If there was ever an event that says “Let them eat cake” to the rest of America, this gala might be the most egregious. I can just imagine a modern-day Robespierre somewhere sharpening the blade of their guillotine while humming a 2021 version of La Marsellaise. They would be looking at these photos and taking names.
Robin and I have three Osprey packs apiece. A small one that we wear on exercise walks or when bicycling to carry water and a rain shell, a larger one that is a daypack and can carry the stuff you need to be safe in the mountains when out there for the entire day. The largest of our three packs is good for overnight backpacking for 2-3 days. We love them all, but this year my ( and only mine) daypack’s straps are literally disintegrating. The straps on all the other five are fine.
Fortunately the Osprey company has such a great warranty that they will either repair the rotten straps or replace the entire pack. No matter how long I have owned the pack. I have only to wait until they let me know which will be the happy outcome in my case. Now … how many products does a person own that are backed up this well?
Grandson Dakota and I had a lengthy discussion on Friday afternoon about coffee. It was the kind of conversation that can only take place when you have the luxury of time. Our dialog basically was based on the question: Is it just as good to use larger amounts of inexpensive coffee (per cup) as it is smaller amounts of the premium stuff?
We both agreed that weak coffee is an abomination, and those who make it should be subject to the severest civic penalties, up to and including being placed in the stocks in a public square. But answering our question will be difficult for several reasons. Firstly, we cannot do it as a blinded study. There are just the two of us, and only two packages of coffee in the cupboard. After all, we are ordinary folk and do not have a fat and generous research budget. And although I have never claimed to be one of the coffee cognoscenti, even my nose can tell the difference between the two blends that we are considering here at Basecamp.

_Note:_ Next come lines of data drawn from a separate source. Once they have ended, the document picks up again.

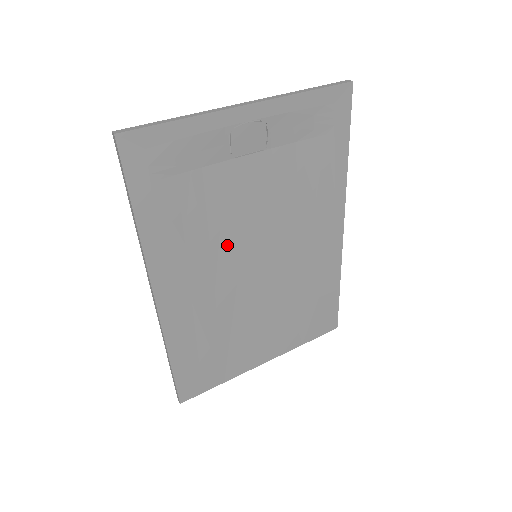
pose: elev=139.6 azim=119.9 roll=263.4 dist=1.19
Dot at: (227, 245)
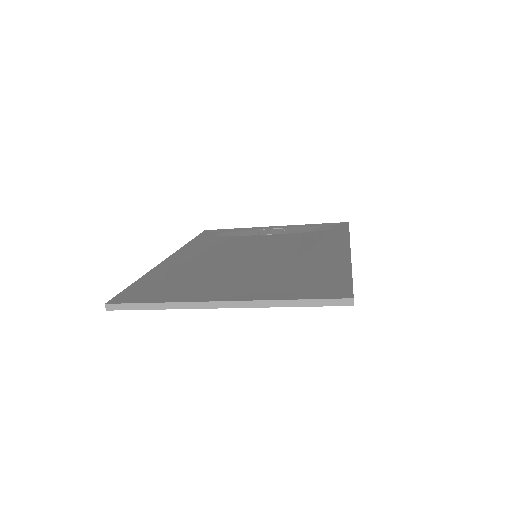
Dot at: (236, 250)
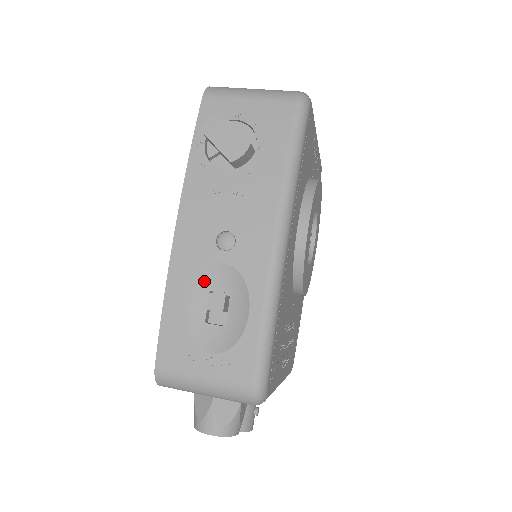
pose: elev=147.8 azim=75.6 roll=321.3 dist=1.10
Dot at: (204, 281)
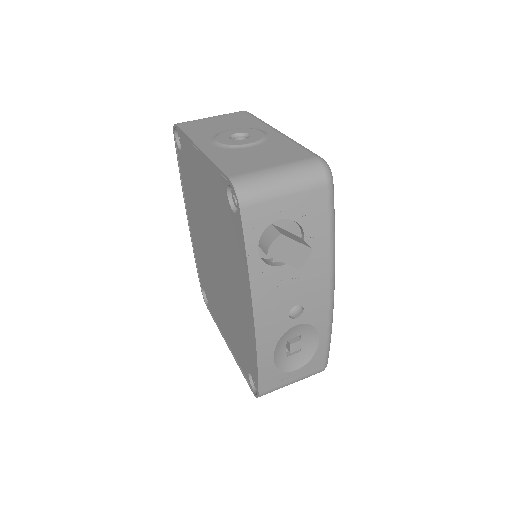
Dot at: (283, 339)
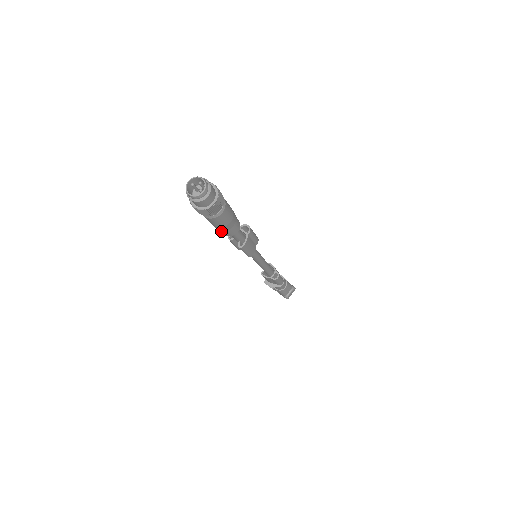
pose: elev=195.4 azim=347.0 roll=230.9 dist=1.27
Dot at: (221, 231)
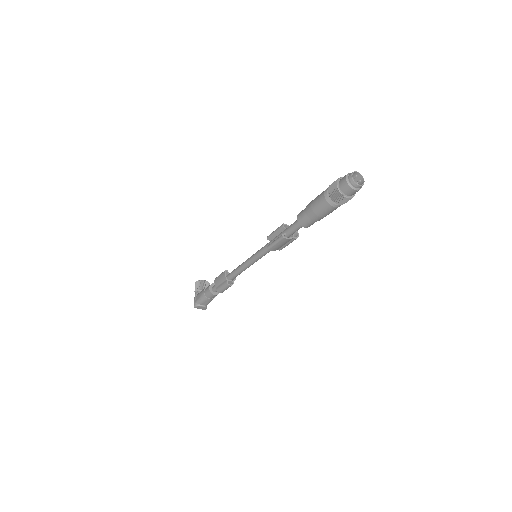
Dot at: (302, 214)
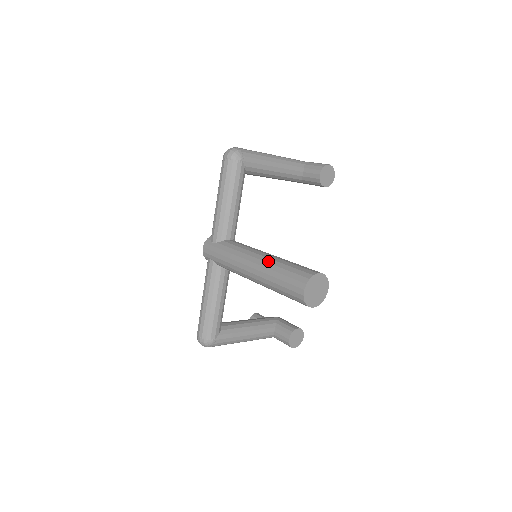
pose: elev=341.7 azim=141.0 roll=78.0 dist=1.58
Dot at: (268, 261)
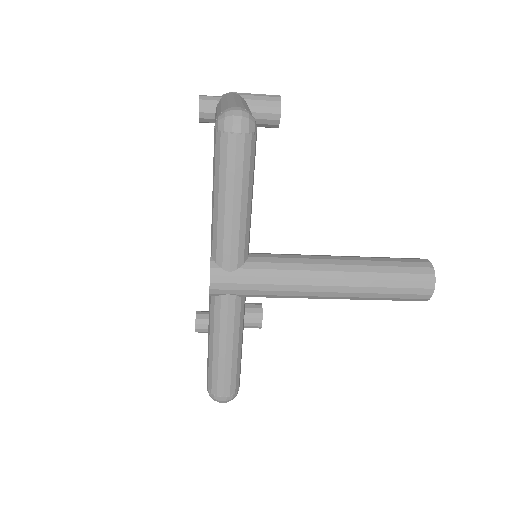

I doubt this will stop our discussions, however, because sometimes facts only get in the way of a truly satisfying conversation. I believe that this is one of those moments.
(Readers are welcome to chime in with their opinions on this topic. Just to be clear, let me re-frame the question: Does using two spoonfuls per cup of poor grade coffee make just as good a beverage as one spoonful per cup of the higher-priced stuff? I am fully aware that coffee lovers are passionate people, and I ask that any contributors use only polite language on these pages.)